Il grosso rapace, perfettamente mimetizzato tra la vegetazione, è stato notato a terra all’interno dell’area verde della caserma. I militari si sono avvicinati con cautela per non spaventarlo, accertando che si trattava di un esemplare di gufo europeo (Asio otus), specie particolarmente protetta e diffusa nel territorio della Maremma.
Lesioni al becco e a una zampa: il rapace non riusciva a volare
Dalle prime verifiche è emerso che l’animale presentava ferite vicino al becco e a una zampa, lesioni che gli impedivano di spiccare il volo e quindi di procurarsi il cibo. La permanenza a terra lo esponeva inoltre al rischio di attacchi da parte di altri predatori.
L’intervento dei Carabinieri Forestali si è rivelato determinante per garantire la sopravvivenza del rapace. Dopo il recupero, il gufo è stato affidato alle cure di un medico veterinario specializzato, che ha prestato le prime attenzioni sanitarie.

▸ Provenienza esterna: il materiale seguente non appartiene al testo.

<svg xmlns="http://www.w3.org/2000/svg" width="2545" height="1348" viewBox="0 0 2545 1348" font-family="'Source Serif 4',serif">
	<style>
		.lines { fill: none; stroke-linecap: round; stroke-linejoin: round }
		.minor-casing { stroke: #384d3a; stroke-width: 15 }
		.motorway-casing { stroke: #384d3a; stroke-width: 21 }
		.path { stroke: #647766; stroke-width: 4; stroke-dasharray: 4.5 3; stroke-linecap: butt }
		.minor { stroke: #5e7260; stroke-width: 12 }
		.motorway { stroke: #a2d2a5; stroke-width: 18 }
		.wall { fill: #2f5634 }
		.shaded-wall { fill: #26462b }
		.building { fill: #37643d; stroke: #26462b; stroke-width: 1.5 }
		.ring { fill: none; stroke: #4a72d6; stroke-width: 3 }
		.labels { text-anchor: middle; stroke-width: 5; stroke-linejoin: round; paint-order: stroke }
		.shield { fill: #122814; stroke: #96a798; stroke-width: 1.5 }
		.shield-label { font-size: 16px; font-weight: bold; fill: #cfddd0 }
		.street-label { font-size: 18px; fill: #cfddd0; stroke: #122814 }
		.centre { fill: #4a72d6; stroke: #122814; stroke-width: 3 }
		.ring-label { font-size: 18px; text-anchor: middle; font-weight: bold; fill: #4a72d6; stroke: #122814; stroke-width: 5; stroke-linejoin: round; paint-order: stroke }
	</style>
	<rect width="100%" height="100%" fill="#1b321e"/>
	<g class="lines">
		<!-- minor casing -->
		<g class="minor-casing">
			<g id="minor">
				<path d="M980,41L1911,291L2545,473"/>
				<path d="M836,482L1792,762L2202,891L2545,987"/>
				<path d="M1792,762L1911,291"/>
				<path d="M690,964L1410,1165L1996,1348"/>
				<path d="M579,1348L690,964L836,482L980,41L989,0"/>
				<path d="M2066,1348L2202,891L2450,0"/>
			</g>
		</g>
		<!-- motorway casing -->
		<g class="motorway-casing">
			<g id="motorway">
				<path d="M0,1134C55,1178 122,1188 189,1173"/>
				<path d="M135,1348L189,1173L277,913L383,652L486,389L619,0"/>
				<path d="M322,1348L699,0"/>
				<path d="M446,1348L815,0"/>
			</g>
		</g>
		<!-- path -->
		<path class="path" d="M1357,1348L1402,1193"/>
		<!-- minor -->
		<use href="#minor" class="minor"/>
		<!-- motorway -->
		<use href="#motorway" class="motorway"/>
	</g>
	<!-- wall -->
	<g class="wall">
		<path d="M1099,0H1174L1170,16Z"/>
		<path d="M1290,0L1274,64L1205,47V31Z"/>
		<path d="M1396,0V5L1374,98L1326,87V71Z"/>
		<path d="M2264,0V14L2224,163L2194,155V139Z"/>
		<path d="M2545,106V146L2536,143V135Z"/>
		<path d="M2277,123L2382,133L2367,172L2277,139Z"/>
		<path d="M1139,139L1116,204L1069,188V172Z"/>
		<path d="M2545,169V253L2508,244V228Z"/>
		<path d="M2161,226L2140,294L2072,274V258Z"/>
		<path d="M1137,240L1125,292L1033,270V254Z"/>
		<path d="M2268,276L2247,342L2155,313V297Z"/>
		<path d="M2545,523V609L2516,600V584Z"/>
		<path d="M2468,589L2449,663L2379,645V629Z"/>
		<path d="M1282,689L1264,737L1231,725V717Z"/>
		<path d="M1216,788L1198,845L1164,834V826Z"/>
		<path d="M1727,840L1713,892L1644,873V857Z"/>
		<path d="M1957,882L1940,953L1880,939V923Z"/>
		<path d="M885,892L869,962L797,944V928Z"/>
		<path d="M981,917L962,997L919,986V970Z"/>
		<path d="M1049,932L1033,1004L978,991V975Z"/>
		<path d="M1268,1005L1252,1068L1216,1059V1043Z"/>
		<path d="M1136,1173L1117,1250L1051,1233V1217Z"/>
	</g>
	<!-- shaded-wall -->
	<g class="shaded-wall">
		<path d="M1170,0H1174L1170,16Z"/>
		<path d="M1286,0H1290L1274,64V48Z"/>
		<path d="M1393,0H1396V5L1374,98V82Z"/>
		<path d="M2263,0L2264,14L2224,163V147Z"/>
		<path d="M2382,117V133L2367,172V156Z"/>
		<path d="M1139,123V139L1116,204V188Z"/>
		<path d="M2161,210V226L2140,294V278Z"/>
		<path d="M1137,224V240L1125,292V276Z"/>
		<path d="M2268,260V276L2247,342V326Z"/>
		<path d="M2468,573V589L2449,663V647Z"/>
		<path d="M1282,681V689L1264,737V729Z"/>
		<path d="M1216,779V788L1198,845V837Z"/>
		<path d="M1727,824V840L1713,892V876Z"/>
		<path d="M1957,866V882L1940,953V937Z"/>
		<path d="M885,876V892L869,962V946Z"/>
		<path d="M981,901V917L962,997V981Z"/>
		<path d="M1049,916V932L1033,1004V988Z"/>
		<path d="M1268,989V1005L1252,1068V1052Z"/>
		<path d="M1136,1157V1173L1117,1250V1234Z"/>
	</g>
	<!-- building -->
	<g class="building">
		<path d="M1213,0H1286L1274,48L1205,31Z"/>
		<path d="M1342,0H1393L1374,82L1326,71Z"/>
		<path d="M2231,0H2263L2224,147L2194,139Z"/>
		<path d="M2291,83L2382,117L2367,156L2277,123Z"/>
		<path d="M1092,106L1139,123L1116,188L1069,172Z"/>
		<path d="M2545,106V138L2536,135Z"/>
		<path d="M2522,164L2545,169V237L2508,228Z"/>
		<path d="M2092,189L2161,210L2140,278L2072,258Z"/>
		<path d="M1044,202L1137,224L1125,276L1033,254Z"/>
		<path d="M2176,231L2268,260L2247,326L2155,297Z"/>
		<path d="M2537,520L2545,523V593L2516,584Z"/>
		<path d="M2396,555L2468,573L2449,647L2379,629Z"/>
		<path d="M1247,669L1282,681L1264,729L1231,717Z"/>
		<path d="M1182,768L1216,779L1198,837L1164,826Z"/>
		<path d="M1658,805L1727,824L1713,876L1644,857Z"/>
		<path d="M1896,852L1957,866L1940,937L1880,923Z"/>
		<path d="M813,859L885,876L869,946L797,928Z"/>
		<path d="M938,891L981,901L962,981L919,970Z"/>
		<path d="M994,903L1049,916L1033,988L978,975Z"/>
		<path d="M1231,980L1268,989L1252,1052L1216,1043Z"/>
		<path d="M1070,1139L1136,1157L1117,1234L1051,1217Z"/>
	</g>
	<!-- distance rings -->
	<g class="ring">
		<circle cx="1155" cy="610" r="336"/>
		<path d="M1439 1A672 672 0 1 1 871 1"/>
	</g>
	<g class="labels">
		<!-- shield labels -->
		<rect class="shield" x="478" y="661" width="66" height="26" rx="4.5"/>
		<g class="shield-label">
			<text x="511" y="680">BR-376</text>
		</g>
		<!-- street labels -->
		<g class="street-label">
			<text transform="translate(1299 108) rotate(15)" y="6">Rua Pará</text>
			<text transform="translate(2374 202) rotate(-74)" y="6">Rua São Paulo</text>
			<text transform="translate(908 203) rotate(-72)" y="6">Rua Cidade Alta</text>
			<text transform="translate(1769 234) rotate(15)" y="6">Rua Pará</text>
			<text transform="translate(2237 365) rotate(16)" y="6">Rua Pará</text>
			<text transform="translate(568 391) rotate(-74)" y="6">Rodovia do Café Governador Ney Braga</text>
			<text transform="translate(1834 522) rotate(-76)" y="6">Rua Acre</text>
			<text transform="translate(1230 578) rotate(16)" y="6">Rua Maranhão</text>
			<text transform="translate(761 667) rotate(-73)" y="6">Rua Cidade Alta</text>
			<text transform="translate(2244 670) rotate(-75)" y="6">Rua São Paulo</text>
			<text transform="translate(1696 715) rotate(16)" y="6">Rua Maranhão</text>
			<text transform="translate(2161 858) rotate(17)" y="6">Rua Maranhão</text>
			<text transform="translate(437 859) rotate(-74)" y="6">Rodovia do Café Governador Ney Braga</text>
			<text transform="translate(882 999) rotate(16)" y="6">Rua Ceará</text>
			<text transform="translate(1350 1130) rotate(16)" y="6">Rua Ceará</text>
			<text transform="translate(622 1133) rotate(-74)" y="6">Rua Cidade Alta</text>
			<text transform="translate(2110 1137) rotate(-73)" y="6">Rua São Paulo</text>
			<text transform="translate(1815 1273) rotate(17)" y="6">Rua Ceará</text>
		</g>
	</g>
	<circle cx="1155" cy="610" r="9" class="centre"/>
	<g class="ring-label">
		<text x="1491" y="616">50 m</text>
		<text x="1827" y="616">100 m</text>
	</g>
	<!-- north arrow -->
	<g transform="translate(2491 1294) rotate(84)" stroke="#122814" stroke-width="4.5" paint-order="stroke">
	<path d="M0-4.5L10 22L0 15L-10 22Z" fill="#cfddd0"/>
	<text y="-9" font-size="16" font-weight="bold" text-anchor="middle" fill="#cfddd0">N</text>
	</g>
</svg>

Trasferimento in un centro di recupero per il reinserimento in natura
Una volta stabilizzate le condizioni, il gufo sarà trasferito in un centro di recupero fauna selvatica, dove seguirà un percorso di riabilitazione finalizzato al reinserimento in natura.
Si tratta di un’operazione che rientra nelle attività quotidiane di tutela ambientale e protezione della fauna svolte dall’Arma, fondamentali per la salvaguardia della biodiversità locale.
Gufo europeo (Asio otus): specie protetta diffusa in Maremma
Il gufo europeo (Asio otus) è un rapace notturno di medie dimensioni, riconoscibile per i caratteristici ciuffi auricolari. Vive prevalentemente in zone boscate intervallate da radure, aree coltivate aperte ricche di siepi e filari.
Durante il giorno resta a lungo immobile, perfettamente mimetizzato tra i rami, mentre caccia esclusivamente di notte, nutrendosi di piccoli mammiferi come topi, talpe, toporagni, ratti e scoiattoli, ma anche di insetti e piccoli uccelli.
L’episodio di questa mattina conferma ancora una volta l’importanza della presenza sul territorio delle forze specializzate nella tutela dell’ambiente e della fauna selvatica, soprattutto in un’area di grande valore naturalistico come quella grossetana.